+++ Entries supplied
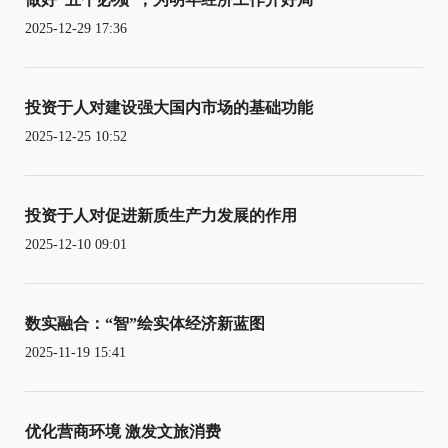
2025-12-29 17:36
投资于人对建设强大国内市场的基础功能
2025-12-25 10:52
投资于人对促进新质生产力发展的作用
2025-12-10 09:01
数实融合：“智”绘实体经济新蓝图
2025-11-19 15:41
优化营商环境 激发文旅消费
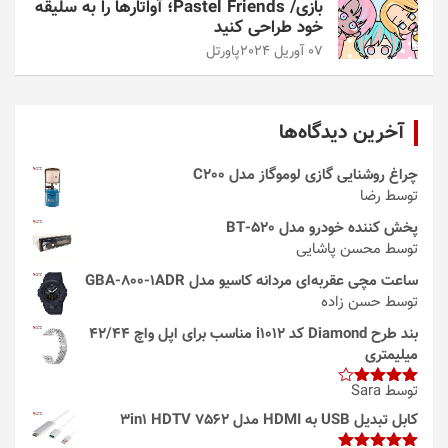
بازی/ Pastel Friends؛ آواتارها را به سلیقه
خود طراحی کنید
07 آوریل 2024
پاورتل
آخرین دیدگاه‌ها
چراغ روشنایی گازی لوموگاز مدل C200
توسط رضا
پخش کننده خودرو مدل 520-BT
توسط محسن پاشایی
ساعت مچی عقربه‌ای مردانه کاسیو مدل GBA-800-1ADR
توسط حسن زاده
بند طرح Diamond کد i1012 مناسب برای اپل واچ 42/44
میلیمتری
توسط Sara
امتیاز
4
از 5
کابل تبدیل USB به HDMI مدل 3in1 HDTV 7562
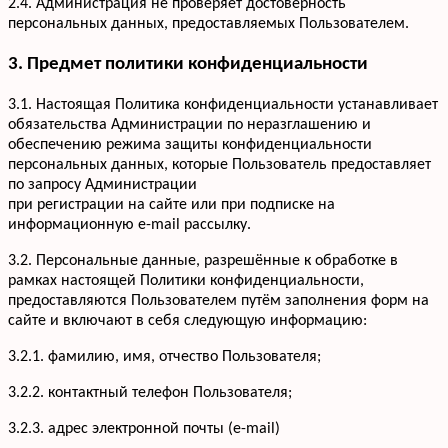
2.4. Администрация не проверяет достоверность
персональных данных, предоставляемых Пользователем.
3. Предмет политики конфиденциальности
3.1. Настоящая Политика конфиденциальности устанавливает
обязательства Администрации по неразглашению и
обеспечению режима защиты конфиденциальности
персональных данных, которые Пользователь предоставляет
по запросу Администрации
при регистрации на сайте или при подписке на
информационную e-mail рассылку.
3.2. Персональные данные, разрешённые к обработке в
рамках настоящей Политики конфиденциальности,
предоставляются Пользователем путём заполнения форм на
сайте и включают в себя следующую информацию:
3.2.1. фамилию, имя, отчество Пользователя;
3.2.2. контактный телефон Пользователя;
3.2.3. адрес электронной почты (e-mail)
++++++
+++ Entries supplied
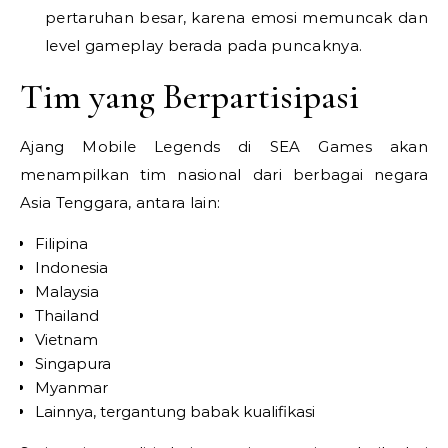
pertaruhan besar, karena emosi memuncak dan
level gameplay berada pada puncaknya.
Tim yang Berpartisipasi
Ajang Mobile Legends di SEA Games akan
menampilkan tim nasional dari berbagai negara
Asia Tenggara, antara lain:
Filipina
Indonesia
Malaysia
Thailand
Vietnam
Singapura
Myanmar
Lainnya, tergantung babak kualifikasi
++++++
+++ Entries supplied
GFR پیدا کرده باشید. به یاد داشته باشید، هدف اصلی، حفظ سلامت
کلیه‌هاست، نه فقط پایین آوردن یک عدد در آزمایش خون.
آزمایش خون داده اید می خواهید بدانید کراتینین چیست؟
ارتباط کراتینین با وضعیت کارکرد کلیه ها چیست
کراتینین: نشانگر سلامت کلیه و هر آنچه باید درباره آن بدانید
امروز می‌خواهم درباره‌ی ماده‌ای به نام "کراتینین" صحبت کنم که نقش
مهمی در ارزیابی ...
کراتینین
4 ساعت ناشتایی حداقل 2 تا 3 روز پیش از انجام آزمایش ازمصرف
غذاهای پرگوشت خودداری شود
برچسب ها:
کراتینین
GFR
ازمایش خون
++++++
Read through the entries and count the lines where "данных" appears; respond with the number only.

2